When the bus showed up, the bus driver had no choice but to let me put my bike in the rear hatch, which was barely big enough to hold my bike and my duffel stuffed with my panniers and tent and sleeping bag. The bus was less than half full, and fortunately no one was smoking, though a couple of men had cigarettes stuck behind their ears, a common site here, ready to light up when the need struck.

An hour-and-a-half later we stopped at a large city. I asked the driver which one it was on the map. It was one city before the intersection to Shiyan, well before the city I was being taken to. I hoped the driver would let me off at the earlier city. I bought three hard-boiled eggs at the station. When I opened my wallet to pay for it, the driver's assistant looked closely and noticed some American bills. She wanted a closer look. I showed her a one. When I returned to the bus she came back to me and held out a five yuan note wanting to trade it for the one. It was two yuans short, but I let her have it.

That favor may have earned me some goodwill, as I was not charged for the bus ride and my escort let me off earlier than the distant town I thought I was being taken to. When we came to the town at the intersection to Shiyan, we stopped at the police station. It was lunch time and no one was at the station.  My escort pulled out his phone and made a couple of calls. Several minutes later an officer showed up. He didn't seem interested in me. While the bus waited, I kept hinting that I'd like my bike and gear. We went to a second police station in the city, but no one was there either. My escort decided to relinquish me and my gear, though I was on my honor to wait and check in with the police before I continued. It was 1:30. I was willing to sit around until two.

The rest I was getting was much needed as I'd had my worst night's sleep the night before, the first time I had stayed in a hotel. A deranged rooster outside my window crowed at the moon all night long. I opted for the hotel as the gorge I was bicycling through showed no signs of camping possibilities. When I came to a small city fifteen minutes before dark a young man on a motorcycle pulled up alongside me and said, "Hello. Where are you going?"

I stopped to show him my map, but more to ask him if there was a hotel in this town. If there was, I knew it would not be some over-priced luxury hotel. He said there was one a little ways back and he would take me there. It was a wise decision not to camp, as it was a two mile climb out of the town, that I wouldn't have finished until after dark. If my instincts hadn't led me to a hotel I could well have had to ask someone for the first time if I could set up my tent on their property.

Though I didn't get much sleep, I got my first shower of the trip and was able to sort through my panniers and do some house-cleaning. I had to use the small mirror I brought along to trim my beard as there wasn't one in my room or the toilet down the hall or in the locked shower room on the floor below.
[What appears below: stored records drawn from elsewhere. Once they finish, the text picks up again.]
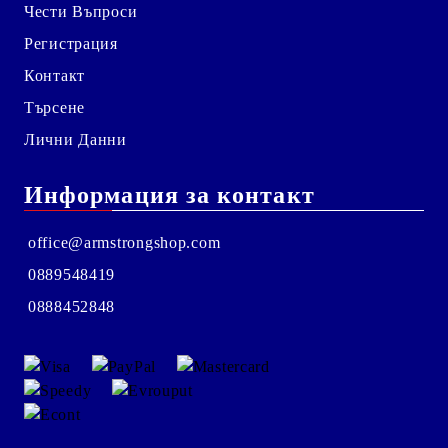
Чести Въпроси
Регистрация
Контакт
Търсене
Лични Данни
Информация за контакт
office@armstrongshop.com
0889548419
0888452848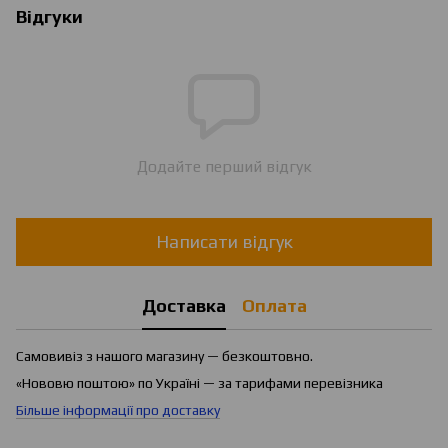
Відгуки
Додайте перший відгук
Написати відгук
Доставка
Оплата
Самовивіз з нашого магазину — безкоштовно.
«Нововю поштою» по Україні — за тарифами перевізника
Більше інформації про доставку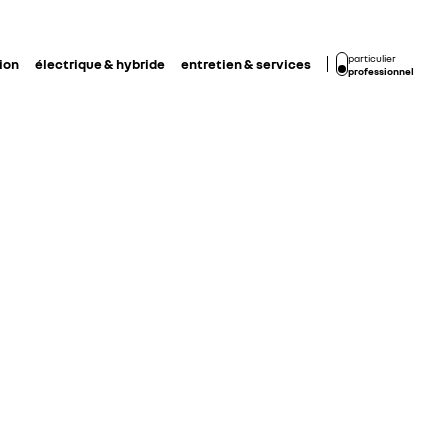
particulier
ion
électrique & hybride
entretien & services
professionnel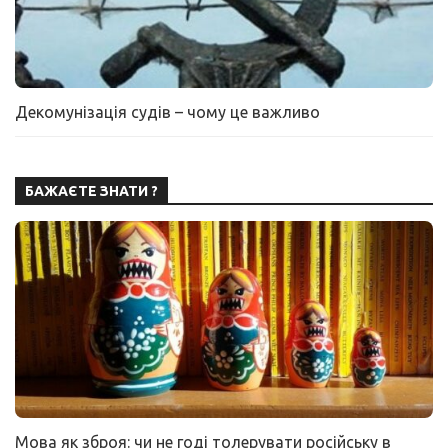
Декомунізація судів – чому це важливо
БАЖАЄТЕ ЗНАТИ ?
Мова як зброя: чи не годі толерувати російську в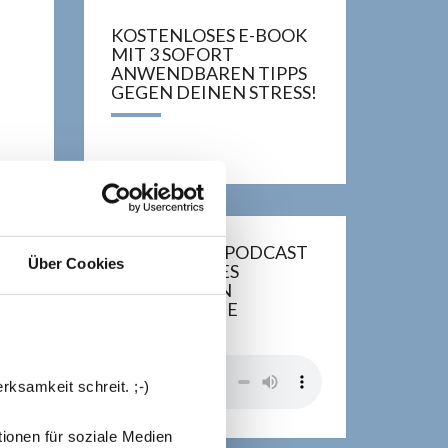
KOSTENLOSES E-BOOK
MIT 3 SOFORT
ANWENDBAREN TIPPS
GEGEN DEINEN STRESS!
BARBARA IM PODCAST
Über Cookies
BEI JOHANNES
SCHULTE VON
INSPIRIERE.DE
rksamkeit schreit. ;-)
ionen für soziale Medien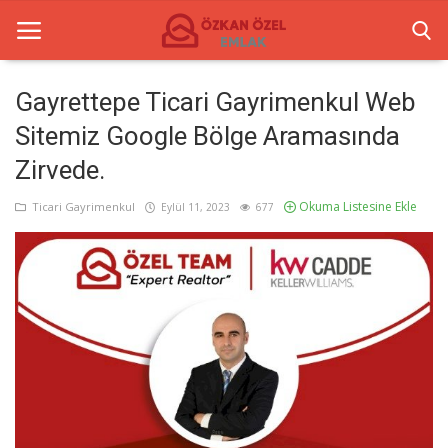
Gayrettepe Ticari Gayrimenkul Web
Sitemiz Google Bölge Aramasında
Anasayfa
Zirvede.
İletişim
Okuma Listesine Ekle
Ticari Gayrimenkul
Eylül 11, 2023
677
Ticari Merkezler
Ticari Gayrimenkul
Türkçe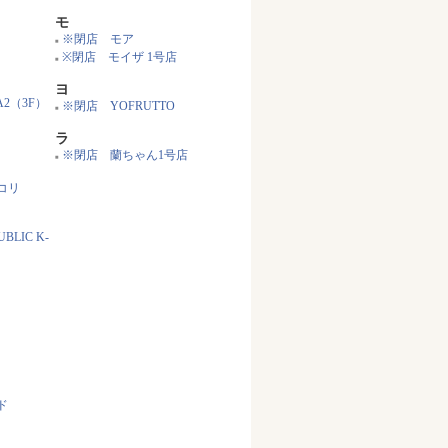
※閉店 Mr.ホットク
■
※閉店 明洞ゴリ
■
ム
※閉店 武橋洞
■
モ
※閉店 モア
■
※閉店 モイザ 1号店
■
ヨ
A2（3F）
※閉店 YOFRUTTO
■
ラ
※閉店 蘭ちゃん1号店
■
コリ
BLIC K-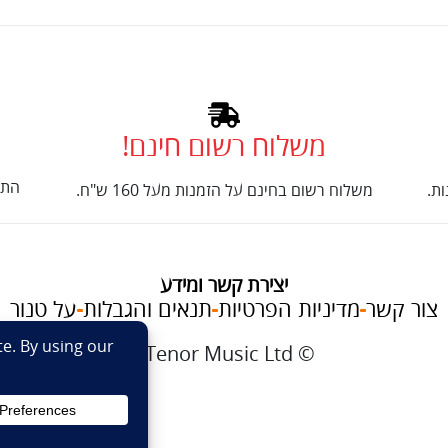
משלוח רשום חינם!
התק
ת.
משלוח רשום בחינם על הזמנות מעל 160 ש"ח.
יצירת קשר ומידע
צור קשר
מדיניות הפרטיות
תנאים והגבלות
על טנור
im
© Tenor Music Ltd
את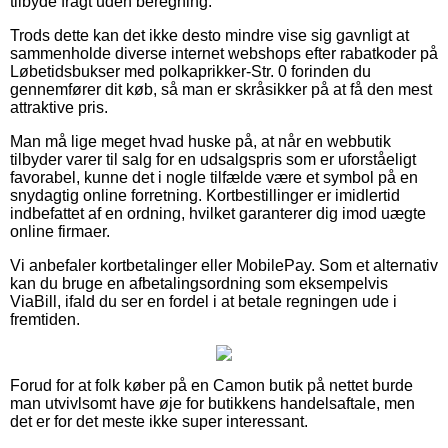
tilbyde fragt uden beregning.
Trods dette kan det ikke desto mindre vise sig gavnligt at
sammenholde diverse internet webshops efter rabatkoder på
Løbetidsbukser med polkaprikker-Str. 0 forinden du
gennemfører dit køb, så man er skråsikker på at få den mest
attraktive pris.
Man må lige meget hvad huske på, at når en webbutik
tilbyder varer til salg for en udsalgspris som er uforståeligt
favorabel, kunne det i nogle tilfælde være et symbol på en
snydagtig online forretning. Kortbestillinger er imidlertid
indbefattet af en ordning, hvilket garanterer dig imod uægte
online firmaer.
Vi anbefaler kortbetalinger eller MobilePay. Som et alternativ
kan du bruge en afbetalingsordning som eksempelvis
ViaBill, ifald du ser en fordel i at betale regningen ude i
fremtiden.
Forud for at folk køber på en Camon butik på nettet burde
man utvivlsomt have øje for butikkens handelsaftale, men
det er for det meste ikke super interessant.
The only amenities were a pair of slippers and a large thermos of boiling water, so well insulated the water was still hot in the morning.

As I sat waiting for the police to return from lunch I finished off my hard-boiled eggs and some tofu I had bought in the market the day before. At five minutes before my deadline, two officers pulled up in a squad car. I had my map and passport ready for them. They weren't interested in my passport at all. I told them I was going to Shiyan, and they just warmly pointed the direction, thinking that I was simply asking the way.

So I've had my encounter with Chinese officialdom, as inevitable I presume as being robbed in South Africa or having the Israeli military find my wild campsite while camping in the Golan Heights.

Later, George

2 comments:

T.C. O'Rourke said...

I certainly wish you no harm or adversity, but tribulation always makes for your best reports.

Andrew Hill said...

The area you encountered is a military town. This is all anyone knows about it.